**VORLIEGENDER TEXT:**
+-------+

Bundesverfassungsgericht: Bundes-Klimaschutzgesetz teilweise verfassungswidrig

Mit seinem am 29.4.2021 veröffentlichten Beschluss hat das Bundesverfassungsgericht festgestellt, dass § 3 Abs. 1 S. 2 und § 4 Abs. 1 S. 3 i.V.m. Anlage 2 Bundes-Klimaschutzgesetz verfassungswidrig sind, soweit eine dem Verfassungsrecht genügende Regelung über die Fortschreibung von Minderungszielen nach 2030 fehlt. Der Gesetzgeber muss bis Ende 2022 die Fortschreibung der Minderungsziele nach 2030 nach Maßgabe des Beschlusses  näher regeln. Das Bundesverfassungsgericht hat damit mehreren Verfassungsbeschwerden teilweise stattgegeben.

 

Internationaler Hintergrund

In dem Übereinkommen von Paris vom 12.12.2015 hat sich die Staatengemeinschaft darauf verständigt, den Anstieg der durchschnittlichen Erdtemperatur deutlich unter 2 Grad Celsius zu halten und möglichst auf 1,5 Grad Celsius gegenüber dem vorindustriellen Niveau zu begrenzen. Um dieses Ziel zu erreichen sind die Vertragsparteien bestrebt, Treibhausgase zu reduzieren, um in der zweiten Hälfte dieses Jahrhunderts ein Gleichgewicht zwischen anthropogenen Emissionen von Treibhausgasen aus Quellen und dem Abbau solcher Gase durch Senken herzustellen (Art. 4 Abs. 1 des Übereinkommens). Hierzu wurde das globale Emissionsbudget an Treibhausgasen ermittelt, das verbleibt, wenn die Temperaturbegrenzungen eingehalten werden sollen.

+-------+

**ERFASSTE DATEN:**
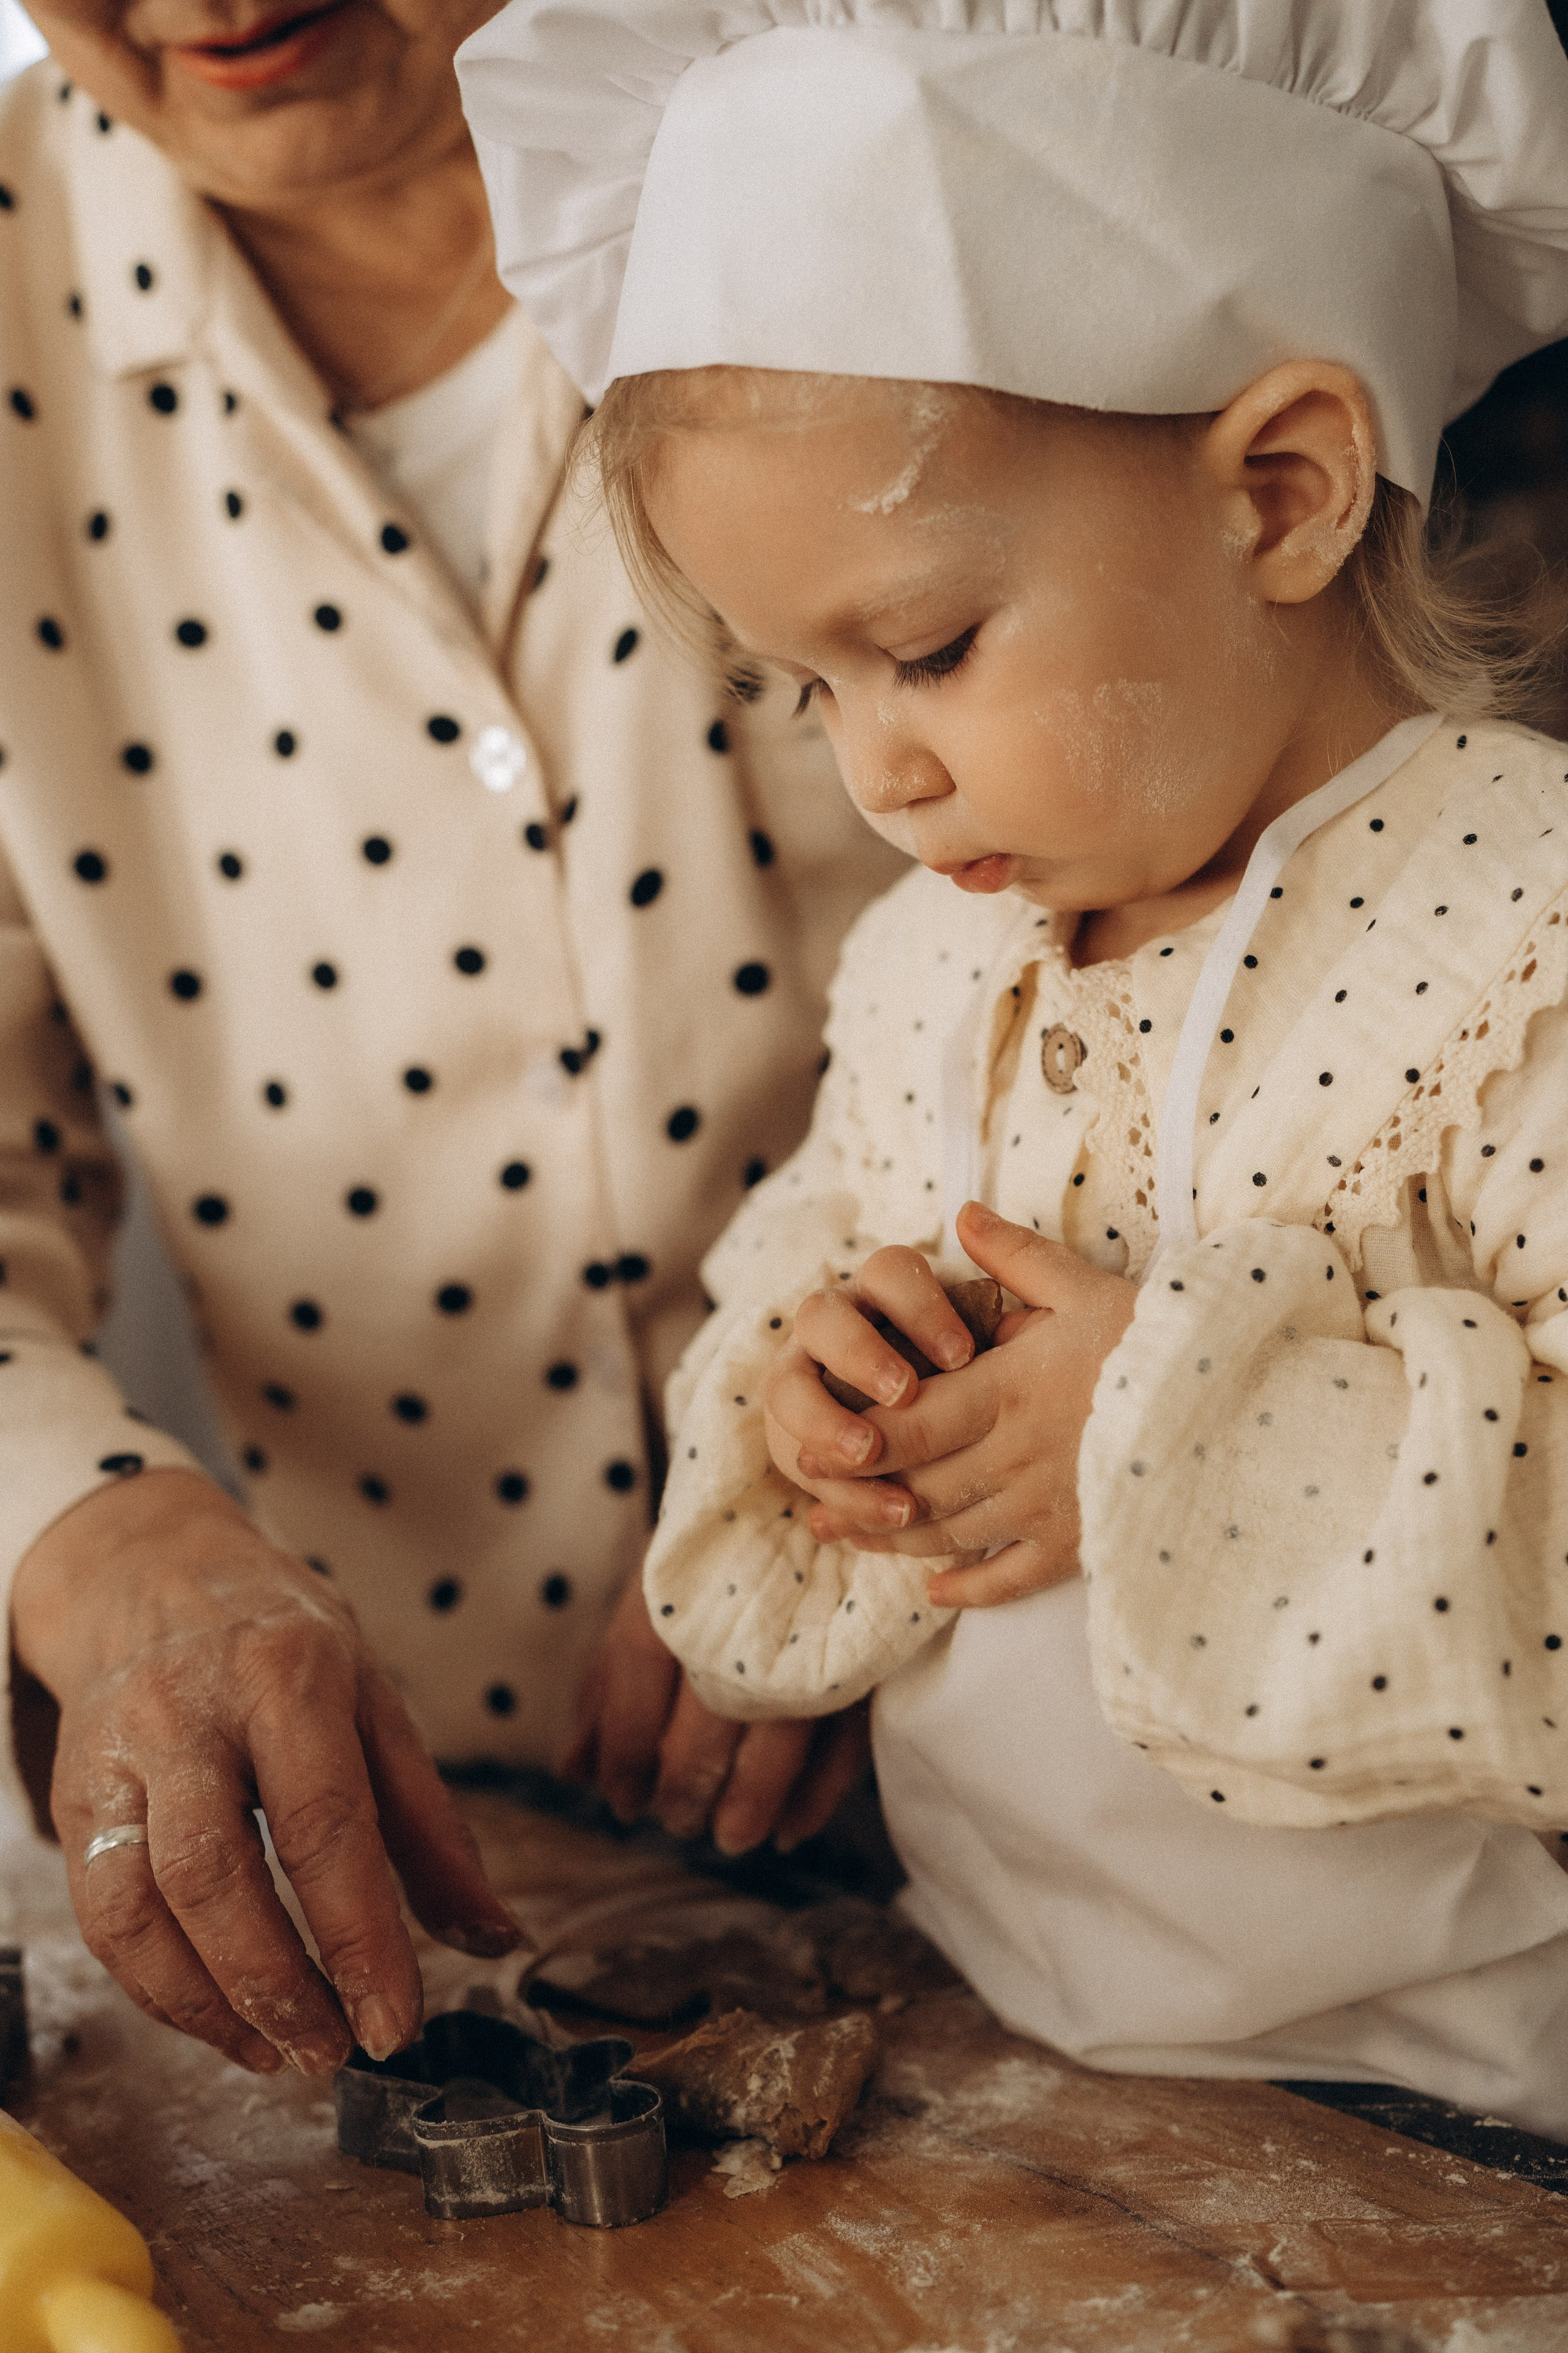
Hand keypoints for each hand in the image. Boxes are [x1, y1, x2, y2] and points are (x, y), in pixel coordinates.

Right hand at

+-------+

**AUFGABENSTELLUNG:**
(a) Nennen Sie alle Rechtsvorschriften (Paragrafen, Artikel und Anlagen), auf die der Text zum Klimaschutz-Beschluss ausdrücklich verweist.
(b) Geben Sie aus dem Text zum Klimaschutz-Beschluss wortgetreu den Abschnitt zwischen „Internationaler Hintergrund“ und „eingehalten werden sollen.“ wieder, beide Grenzen eingeschlossen.

**LÖSUNGEN DER AUFGABEN:**
(a)
- § 3 Abs. 1 S. 2 Bundes-Klimaschutzgesetz
- § 4 Abs. 1 S. 3 Bundes-Klimaschutzgesetz
- Anlage 2 Bundes-Klimaschutzgesetz
- Art. 4 Abs. 1 des Übereinkommens von Paris

(b)
Internationaler Hintergrund

In dem Übereinkommen von Paris vom 12.12.2015 hat sich die Staatengemeinschaft darauf verständigt, den Anstieg der durchschnittlichen Erdtemperatur deutlich unter 2 Grad Celsius zu halten und möglichst auf 1,5 Grad Celsius gegenüber dem vorindustriellen Niveau zu begrenzen. Um dieses Ziel zu erreichen sind die Vertragsparteien bestrebt, Treibhausgase zu reduzieren, um in der zweiten Hälfte dieses Jahrhunderts ein Gleichgewicht zwischen anthropogenen Emissionen von Treibhausgasen aus Quellen und dem Abbau solcher Gase durch Senken herzustellen (Art. 4 Abs. 1 des Übereinkommens). Hierzu wurde das globale Emissionsbudget an Treibhausgasen ermittelt, das verbleibt, wenn die Temperaturbegrenzungen eingehalten werden sollen.